Wednesday, November 01, 2006

twenty four in one day

i was never able to count the remaining chickens after the chicken massacre of 2006. their density and movement patterns made it unreasonable. i now realize there were twenty four broilers and one free-hen that made it to maturity. we will keep the hen with the layers and try to integrate her into egg production.
after morning chores i started to set up the slaughter station. i like to set it up in the front yard for several reasons. just outside the fence means that the kids can visit and see what is going on but remain contained from the real mess. having the set-up close to the kitchen makes the copious trips back and forth more reasonable. but my favorite reason is that look-ie-loos driving by can get a real eye full. i love the idea that whomever drives past during the event will likely see a flapping bloody chicken body hanging over a blood bucket.
items to be set up are:
-the scalding pot with propane heater
-the table covered with plastic and vinyl cover
-the hanging station
-the tarp to cover the general area
-the triangle shaped chicken pen
-sharpen the butchering knives
-cleaning supplies
the scalding pot likes to be set up first so that it can achieve and maintain optimum temperatures before the event begins--just below boiling. i re-purposed tabitha's cleaned birth tub liner to cover the kitchen table. and have a tablecloth sized piece of vinyl tarp to further protect the top. i put the area tarp down, drove cedar fence posts and attached a cross support to hang the flapping chickens from. the triangle shaped containment pen is a real time saver during the event. i transfer all the chickens into the pen and when it is time to catch one, during the slaughter, it is easy to single them out and trap them in one of the three triangle corners. i maintain our kitchen knives in a very sharp state but i especially demand razor sharp knives to butcher with. one of the only times we, at the pile of omelays, use bleach is when raw chicken is involved. sixteen hours later i can still smell the bleach on my hands.
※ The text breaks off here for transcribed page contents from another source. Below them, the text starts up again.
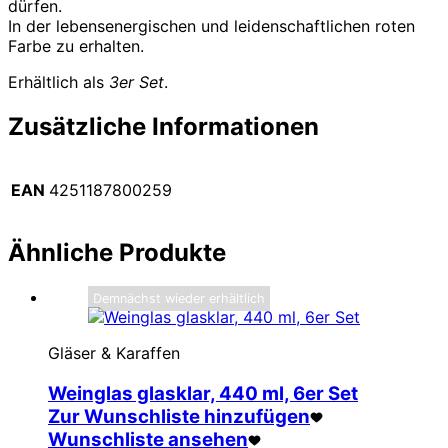
dürfen.
In der lebensenergischen und leidenschaftlichen roten
Farbe zu erhalten.
Erhältlich als
3er Set
.
Zusätzliche Informationen
EAN
4251187800259
Ähnliche Produkte
Demnächst wieder erhältlich
Gläser & Karaffen
Weinglas glasklar, 440 ml, 6er Set
Zur Wunschliste hinzufügen
Wunschliste ansehen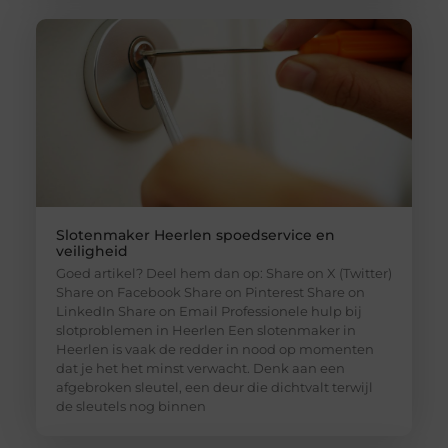
Slotenmaker Heerlen spoedservice en
veiligheid
Goed artikel? Deel hem dan op: Share on X (Twitter)
Share on Facebook Share on Pinterest Share on
LinkedIn Share on Email Professionele hulp bij
slotproblemen in Heerlen Een slotenmaker in
Heerlen is vaak de redder in nood op momenten
dat je het het minst verwacht. Denk aan een
afgebroken sleutel, een deur die dichtvalt terwijl
de sleutels nog binnen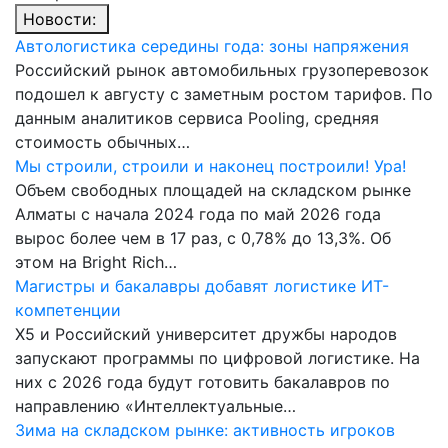
Новости:
Автологистика середины года: зоны напряжения
Российский рынок автомобильных грузоперевозок
подошел к августу с заметным ростом тарифов. По
данным аналитиков сервиса Pooling, средняя
стоимость обычных…
Мы строили, строили и наконец построили! Ура!
Объем свободных площадей на складском рынке
Алматы с начала 2024 года по май 2026 года
вырос более чем в 17 раз, с 0,78% до 13,3%. Об
этом на Bright Rich…
Магистры и бакалавры добавят логистике ИТ-
компетенции
Х5 и Российский университет дружбы народов
запускают программы по цифровой логистике. На
них с 2026 года будут готовить бакалавров по
направлению «Интеллектуальные…
Зима на складском рынке: активность игроков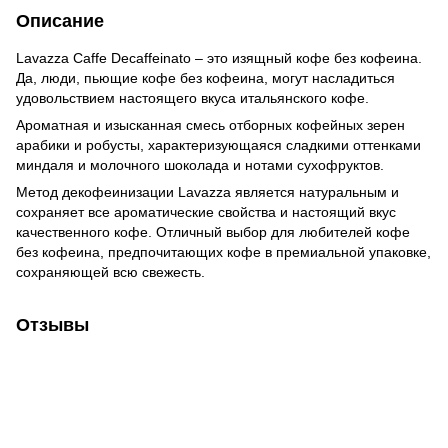
Описание
Lavazza Caffe Decaffeinato – это изящный кофе без кофеина.
Да, люди, пьющие кофе без кофеина, могут насладиться
удовольствием настоящего вкуса итальянского кофе.
Ароматная и изысканная смесь отборных кофейных зерен
арабики и робусты, характеризующаяся сладкими оттенками
миндаля и молочного шоколада и нотами сухофруктов.
Метод декофеинизации Lavazza является натуральным и
сохраняет все ароматические свойства и настоящий вкус
качественного кофе. Отличный выбор для любителей кофе
без кофеина, предпочитающих кофе в премиальной упаковке,
сохраняющей всю свежесть.
Отзывы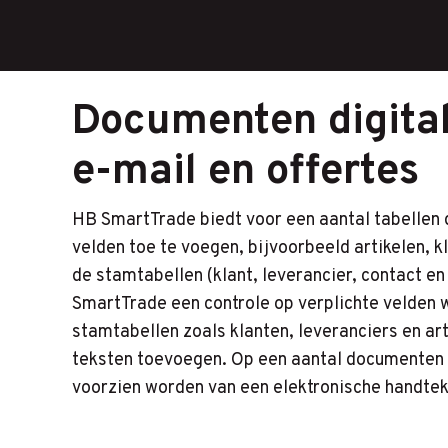
Documenten digita
e-mail en offertes
HB SmartTrade biedt voor een aantal tabellen 
velden toe te voegen, bijvoorbeeld artikelen, k
de stamtabellen (klant, leverancier, contact en
SmartTrade een controle op verplichte velden 
stamtabellen zoals klanten, leveranciers en art
teksten toevoegen. Op een aantal documenten i
voorzien worden van een elektronische handtek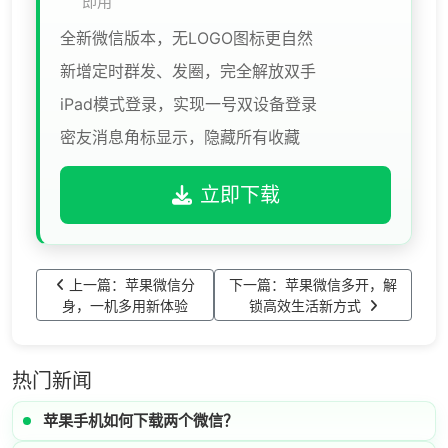
即用
全新微信版本，无LOGO图标更自然
新增定时群发、发圈，完全解放双手
iPad模式登录，实现一号双设备登录
密友消息角标显示，隐藏所有收藏
立即下载
上一篇：苹果微信分
下一篇：苹果微信多开，解
身，一机多用新体验
锁高效生活新方式
热门新闻
苹果手机如何下载两个微信？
tabitha opted out of the butchering process since new baby and chicken guts don't really mix. did she plan it this way? our gracious neighbor john agreed to help for a share of the bounty. when he showed up i was trying to catch and transfer the chickens to the temporary pen. after they were all caught we checked the scald water temperature and decided to start. i showed john the entire process from slitting the throat, scalding, plucking, taking out the oil gland, removing the feet and head, cutting them open removing the intestine, gizzard, crop heart liver and lungs. i didn't realize he would be as helpful as he turned out to be. he was doing half the birds as quickly as i was and even had a few suggestions that really helped. after a grueling eight hours we finished off the final batch of five chickens and it was time to rest.

twenty four chickens in one day is a personal record and couldn't have done it without john. sorry there was no real opportunity to take photos since tabitha was entertaining guests and my hands were never sans chicken guts. we now have a refrigerator full of chicken and one less chore to do twice per day.